> **SOBRE EL EJERCICIO**
Prolonga la columna sobre el Táchira a partir de su última oración.

09 noviembre 2014

Táchira arrasado


Por: Tulio Hernández 

Desde que se arriba al aeropuerto Ventura Vivas de Santo Domingo, ubicado en el pie de monte donde termina la montaña y se despliega el llano tachirense, comienza a sentirse la sensación de que algo anda mal. 

A pesar de que ha sido objeto de una reciente ­y costosa­ remodelación, la sala de equipajes resulta extremadamente pequeña e incómoda. Alguien se robó unos reales. Los pasajeros se apiñan desordenadamente tratando de recoger las maletas que llegan sobre una corta y estrecha cinta varias tallas menores que el movimiento de un aeropuerto convertido por la vía de los hechos en destino internacional. 

Porque, hay que recordarlo, con el déficit de boletos para viajar al extranjero, y especialmente a Bogotá, centenares de pasajeros venezolanos vuelan al Táchira, cruzan la frontera por tierra y toman un vuelo interno desde Cúcuta a la ciudad colombiana de destino. O, a la inversa, gracias al diferencial cambiario que convierte un peso en 4,7 bolívares, los colombianos que tiene como destino turístico barato a Margarita, hacen lo mismo pero al revés.

Datos almacenados:
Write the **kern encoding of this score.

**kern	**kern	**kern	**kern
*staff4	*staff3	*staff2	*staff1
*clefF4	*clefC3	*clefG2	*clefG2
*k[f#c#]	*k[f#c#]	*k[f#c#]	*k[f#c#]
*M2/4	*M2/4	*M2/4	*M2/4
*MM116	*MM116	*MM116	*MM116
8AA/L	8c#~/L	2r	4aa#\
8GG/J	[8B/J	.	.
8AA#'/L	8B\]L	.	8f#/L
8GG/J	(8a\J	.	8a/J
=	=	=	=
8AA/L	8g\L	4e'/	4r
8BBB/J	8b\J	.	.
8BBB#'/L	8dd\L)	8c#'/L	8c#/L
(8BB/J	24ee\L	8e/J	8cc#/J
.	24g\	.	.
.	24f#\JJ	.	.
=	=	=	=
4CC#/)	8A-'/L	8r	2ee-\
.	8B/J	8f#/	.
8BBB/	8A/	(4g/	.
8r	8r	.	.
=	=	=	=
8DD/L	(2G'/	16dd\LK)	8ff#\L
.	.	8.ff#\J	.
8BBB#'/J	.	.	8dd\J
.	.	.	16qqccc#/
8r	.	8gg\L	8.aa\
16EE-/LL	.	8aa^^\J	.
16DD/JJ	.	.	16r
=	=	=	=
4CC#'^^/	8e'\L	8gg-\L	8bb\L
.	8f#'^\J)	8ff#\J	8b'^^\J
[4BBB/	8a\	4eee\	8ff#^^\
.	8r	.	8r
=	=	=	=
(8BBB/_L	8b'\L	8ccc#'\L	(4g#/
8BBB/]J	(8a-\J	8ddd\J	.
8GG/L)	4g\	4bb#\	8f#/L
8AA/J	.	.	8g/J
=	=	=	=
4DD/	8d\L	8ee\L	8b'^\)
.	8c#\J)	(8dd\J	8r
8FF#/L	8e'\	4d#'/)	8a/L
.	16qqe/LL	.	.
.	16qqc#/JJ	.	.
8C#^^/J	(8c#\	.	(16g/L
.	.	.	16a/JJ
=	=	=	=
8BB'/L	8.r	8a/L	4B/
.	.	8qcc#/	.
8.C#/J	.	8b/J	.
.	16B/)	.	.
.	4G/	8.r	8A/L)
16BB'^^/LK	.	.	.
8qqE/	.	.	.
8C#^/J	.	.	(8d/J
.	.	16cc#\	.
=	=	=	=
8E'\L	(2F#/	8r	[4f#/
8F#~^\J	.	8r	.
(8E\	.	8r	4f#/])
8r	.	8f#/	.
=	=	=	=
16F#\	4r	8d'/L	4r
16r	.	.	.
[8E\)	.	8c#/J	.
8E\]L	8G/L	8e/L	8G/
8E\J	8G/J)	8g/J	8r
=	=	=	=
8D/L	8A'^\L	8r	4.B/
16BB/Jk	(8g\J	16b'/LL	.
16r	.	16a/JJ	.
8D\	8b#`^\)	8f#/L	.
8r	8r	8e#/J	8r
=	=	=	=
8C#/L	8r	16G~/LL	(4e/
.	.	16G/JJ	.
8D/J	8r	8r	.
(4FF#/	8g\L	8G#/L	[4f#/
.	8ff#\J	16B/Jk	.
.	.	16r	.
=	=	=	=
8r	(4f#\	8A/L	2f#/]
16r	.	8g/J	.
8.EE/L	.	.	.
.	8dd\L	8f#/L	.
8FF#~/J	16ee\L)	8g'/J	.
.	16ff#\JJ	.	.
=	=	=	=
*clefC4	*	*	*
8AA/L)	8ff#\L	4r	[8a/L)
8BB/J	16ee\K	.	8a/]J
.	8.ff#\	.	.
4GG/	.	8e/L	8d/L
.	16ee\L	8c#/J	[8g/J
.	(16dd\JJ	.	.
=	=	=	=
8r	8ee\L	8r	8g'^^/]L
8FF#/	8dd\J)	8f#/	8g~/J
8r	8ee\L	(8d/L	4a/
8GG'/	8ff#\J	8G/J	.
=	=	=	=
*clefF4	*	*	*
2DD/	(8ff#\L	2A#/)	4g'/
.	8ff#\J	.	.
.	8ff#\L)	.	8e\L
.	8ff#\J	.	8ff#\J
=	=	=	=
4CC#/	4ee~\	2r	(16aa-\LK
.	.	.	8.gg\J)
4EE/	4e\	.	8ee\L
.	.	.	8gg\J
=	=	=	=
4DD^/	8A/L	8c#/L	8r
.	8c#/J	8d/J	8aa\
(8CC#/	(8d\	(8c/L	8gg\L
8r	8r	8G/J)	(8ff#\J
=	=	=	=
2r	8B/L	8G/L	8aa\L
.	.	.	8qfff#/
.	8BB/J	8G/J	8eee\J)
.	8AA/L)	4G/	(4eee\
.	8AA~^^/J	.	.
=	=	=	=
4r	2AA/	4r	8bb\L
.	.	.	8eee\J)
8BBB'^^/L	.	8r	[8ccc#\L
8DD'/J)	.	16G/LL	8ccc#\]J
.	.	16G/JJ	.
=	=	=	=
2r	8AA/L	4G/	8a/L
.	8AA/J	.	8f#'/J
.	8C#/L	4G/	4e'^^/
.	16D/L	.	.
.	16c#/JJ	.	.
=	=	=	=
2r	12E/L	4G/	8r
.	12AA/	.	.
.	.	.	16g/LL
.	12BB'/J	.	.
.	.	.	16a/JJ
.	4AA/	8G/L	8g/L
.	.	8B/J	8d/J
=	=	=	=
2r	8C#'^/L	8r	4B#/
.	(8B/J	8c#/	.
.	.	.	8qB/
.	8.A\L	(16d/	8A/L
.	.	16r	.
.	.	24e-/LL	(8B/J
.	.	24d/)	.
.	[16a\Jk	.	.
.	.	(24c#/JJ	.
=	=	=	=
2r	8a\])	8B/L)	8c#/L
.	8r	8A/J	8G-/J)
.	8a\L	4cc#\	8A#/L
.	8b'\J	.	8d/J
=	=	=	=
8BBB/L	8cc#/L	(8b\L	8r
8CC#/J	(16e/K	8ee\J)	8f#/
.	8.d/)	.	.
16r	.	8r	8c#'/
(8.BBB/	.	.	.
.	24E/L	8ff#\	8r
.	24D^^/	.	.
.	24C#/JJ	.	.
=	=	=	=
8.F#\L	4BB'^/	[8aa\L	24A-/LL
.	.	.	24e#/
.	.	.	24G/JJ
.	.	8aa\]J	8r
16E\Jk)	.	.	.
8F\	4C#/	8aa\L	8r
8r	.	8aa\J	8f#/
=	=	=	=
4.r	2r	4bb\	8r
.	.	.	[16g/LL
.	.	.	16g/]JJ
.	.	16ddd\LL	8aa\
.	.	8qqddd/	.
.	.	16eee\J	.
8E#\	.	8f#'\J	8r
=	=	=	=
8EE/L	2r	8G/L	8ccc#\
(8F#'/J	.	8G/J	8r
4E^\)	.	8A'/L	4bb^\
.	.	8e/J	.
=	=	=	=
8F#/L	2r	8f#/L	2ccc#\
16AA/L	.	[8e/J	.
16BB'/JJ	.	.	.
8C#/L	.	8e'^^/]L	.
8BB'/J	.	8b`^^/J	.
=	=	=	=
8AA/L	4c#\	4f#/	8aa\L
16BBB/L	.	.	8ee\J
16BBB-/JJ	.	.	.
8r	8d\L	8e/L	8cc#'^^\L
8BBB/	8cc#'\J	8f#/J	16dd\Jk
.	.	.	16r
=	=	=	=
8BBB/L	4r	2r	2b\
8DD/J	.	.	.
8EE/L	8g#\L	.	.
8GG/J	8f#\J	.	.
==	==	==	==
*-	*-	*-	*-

> **RESPUESTA DEL EJERCICIO**
Y como los demás aeropuertos tachirenses, el de San Antonio y el de La Fría, están cerrados, la alta demanda no sólo convierte a Santo Domingo en puerto internacional sino también en uno de los destinos más solicitados y congestionados del país. Tanto, que se puede tardar hasta quince días para obtener un cupo o, si se requiere de inmediato, resignarse a pagar, es lo que cuentan en el aeropuerto, sobornos de hasta 6.000 y 7.000 bolívares. 

Una vez superados los primeros escollos viene otra prueba. Llena de baches y bordes de vía quebrados, la carretera que lleva a San Cristóbal, la misma desde hace 50 años, se convierte por tramos en un estacionamiento. En esta oportunidad la reparación del puente sobre el río Uribante, del que muchos creen se derrumbará como el viaducto de la Caracas-La Guaira, genera más o menos media hora de tranca. 

Tomar la vieja carretera que lleva a Rubio por la vía de Santa Ana es peor aún. Con tramos casi intransitables, la ruta de apretados dos canales, la misma desde hace sesenta o setenta años, deja ver a un lado unas gigantescas máquinas pica piedra que, según mis informantes, están produciendo un crimen ecológico en río Quinimarí. Que el negocio es del gobernador Vielma Mora, dicen las leyendas urbanas. Sin piedras, los panches y otras especies desaparecerán. 

Llegamos luego al Parque Nacional La Petrolia. Una suerte de museo y centro recreacional construido durante el primer gobierno de Carlos Andrés Pérez para honrar el lugar donde se realizó, gracias a empresarios locales, la primera explotación de petróleo en el país. 

Ahora, como si de una metáfora de nuestra industria petrolera se tratara, el lugar está en escombros. Las salas cerradas. 

El Estado que regala petróleo a barriles llenos no es capaz de cuidar la memoria local de la industria que le da el sustento. 

Conozco esta carretera desde niño y me preparo a encontrar los verdes cafetales de las vecindades de El Chícaro y La Tucarena. Lo que viene es un golpe bajo a la memoria. Los cafetales están muriendo envueltos por las plantas parásitas y el abandono.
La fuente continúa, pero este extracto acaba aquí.